Technics that we use are C/C++, Sqlite, spatialite
and of corse boost.
Personally I have multiple years of C++ experience
and busy getting up to speed with geometry technics
in 2D. NeXT to that just started with studying
advanced datastructures and algoritms like b+tree
and r*tree.
Currently I see your rtree as a perfect candidate
for in memory container/index/cache in our map
interface. As I wrote in my previous email the
feature that is not supported yet is paging. How can
I help to accomplish this feature? Are there specs?
Or am I the only one in favior of this feature?
Certainly not the only one. People are asking about it
from time to time, using Interprocess' mapped file as
a replacement. You're the only one who is willing to
help with the implementation. I greately appreciate
it.
As I mentioned before I was thinking about a stateful
allocator/storage/manager handling file or
files/pages, cacheing etc. This allocator would return
pointers which when dereferenced would force the
allocator to load and cache data. Then, there would be
a mechanism to tell the allocator that some
pointers/data aren't used anymore. It could be done
explicitly by calling some function on allocator like:
persistent_allocator alloc(...);
rtree<..., persistent_allocator> rt(..., alloc);
rt.insert(...);
rt.insert(...);
rt.insert(...);
alloc.flush();
I don’t know about an rtree but from my homework:-)
concerning b-trees I understood that pages can be
handled as nodes themselves.
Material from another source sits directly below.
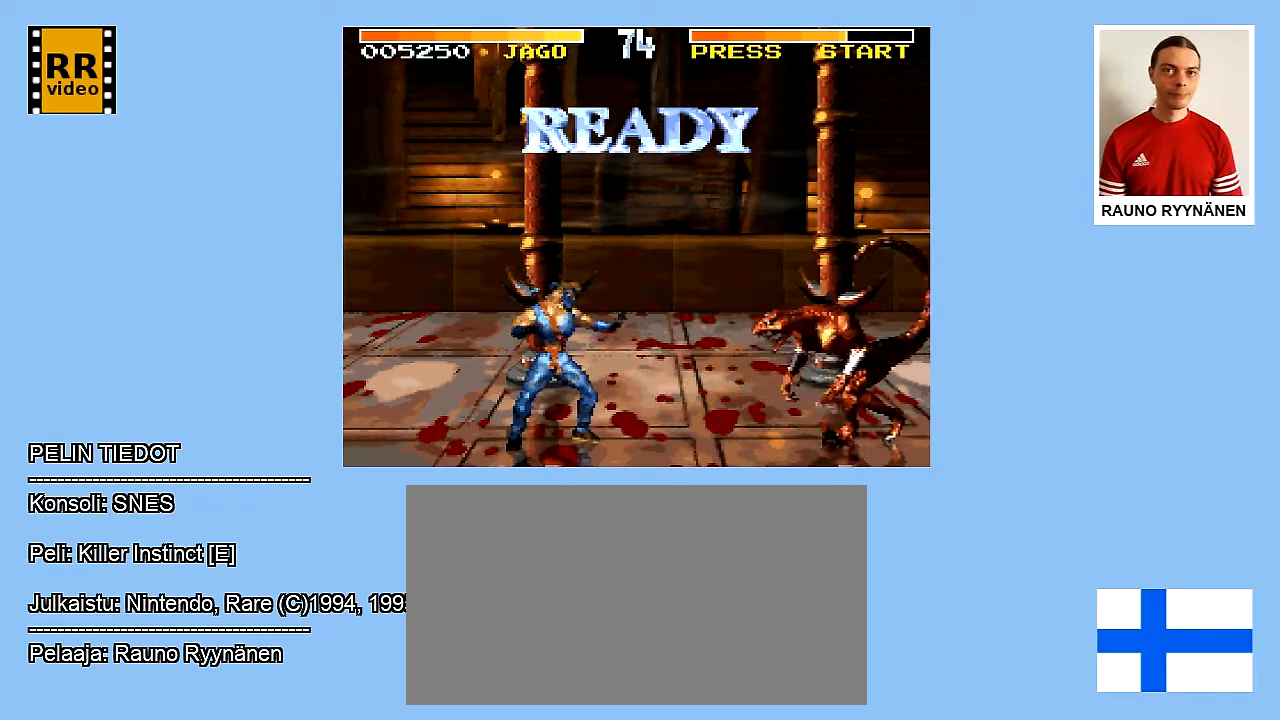
{"buttons": ["Y", "DPAD_UP", "DPAD_RIGHT"], "events": [[83, "Y", "down"], [200, "Y", "up"], [317, "Y", "down"], [350, "DPAD_UP", "up"], [400, "Y", "up"], [467, "DPAD_UP", "down"], [500, "Y", "down"]]}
Pages can be split and
contain multiple nodes depending on size. If we could
create a stable interface for Page(Nodes) then this
interface can become public leaving the Node interface
hidden???
It can also have other advantages to alloc a group of
nodes (Page) together in terms of memory alignment(Your
don’t need a smart pointer for every node only for the
page?), Also in terms of (de)serialisation and bulk load
handling a group of nodes would IMHO be better (if its
possible).
Of course you're right, nodes could (or even should) be
grouped in pages, loaded together etc. Also we should
probably group close nodes together in one page (e.g.
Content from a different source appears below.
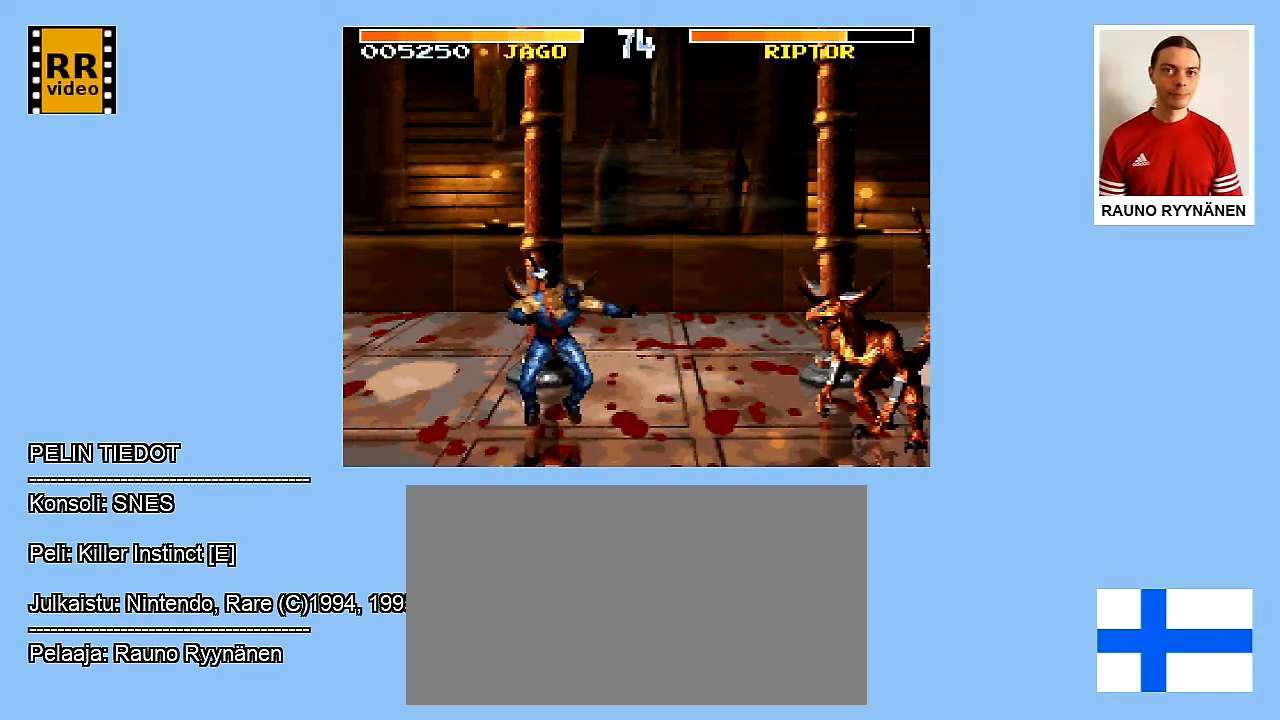
{"buttons": ["DPAD_UP", "DPAD_RIGHT"], "events": [[33, "Y", "up"], [117, "Y", "down"], [417, "Y", "up"]]}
parents with children), allocator hint could be used for
this. But I was thinking about leaving the desicion how to
store nodes to the allocator/storage. As you said one
could use big pages, one could store 1 node per file, or a
database etc. And still somehow a page or some other
storage or Archive must know what data should be
saved/loaded per node. In my scenario this would just be
implemented in a Serialization-like way. Higher level
aspects like pages would be closed in allocator/storage.
Of course assuming that this could be done this way but I
feel that it could.
I think that a pointer still would have to store some ID
of a node inside a page to identify an exact placement of
the data. Or at least some global ID somehow indexed to
access a specific node in a specific page.
The next step could be
adding of some hooks or traits for allocators which
would be called by the rtree internally on the end of
some operation, e.g. insert. So this wouldn't be a C++
allocator anymore since it'd have additional methods.
To avoid storing a reference to allocator/storage in
those smart pointers the rtree could notify the
allocator/storage when a pointer is dereferenced and
data is required. So the responsibility for the
notification of allocator/storage would be moved from
a pointer to the rtree.
The Page Node can administrate its size and its free
size and have a smart_pointer telling when it was last
used and dependency_checker /unload checker with
responsibility for notification. Maybe we can use Boost
Signals2 for notification?
Together with a Page/Storage manager I’m thinking about
the following points:
- Policy for when to load/unload. traits as you point it
out.
- Size of rtree must be known at all times. If some
limit is reached start unloading (allocator can tell the
size?) to bottom pages that are less used?
- 25%/50%/75% percent of the top of the tree must remain
in memory for speed???
- define 3 actions/states for a page: loaded, unloaded,
unloaded but cached as memory map.????
So what you're describing here is how a paging
allocator/storage could work. Sure if the storage was
notified by the rtree about the performed actions it'd be
able to do whatever it needs, cache pages, store some kind
of usage counter to know which pages are used most often,
support various policies, etc.
I was describing more low level stuff that would have to
be implemented on the rtree side. Basically 2 things
notifications for actions and an interface for
serialization of nodes and rtree header. Or would you
prefer if I handled it, that you could focus on the
implementation of a specific allocator/storage?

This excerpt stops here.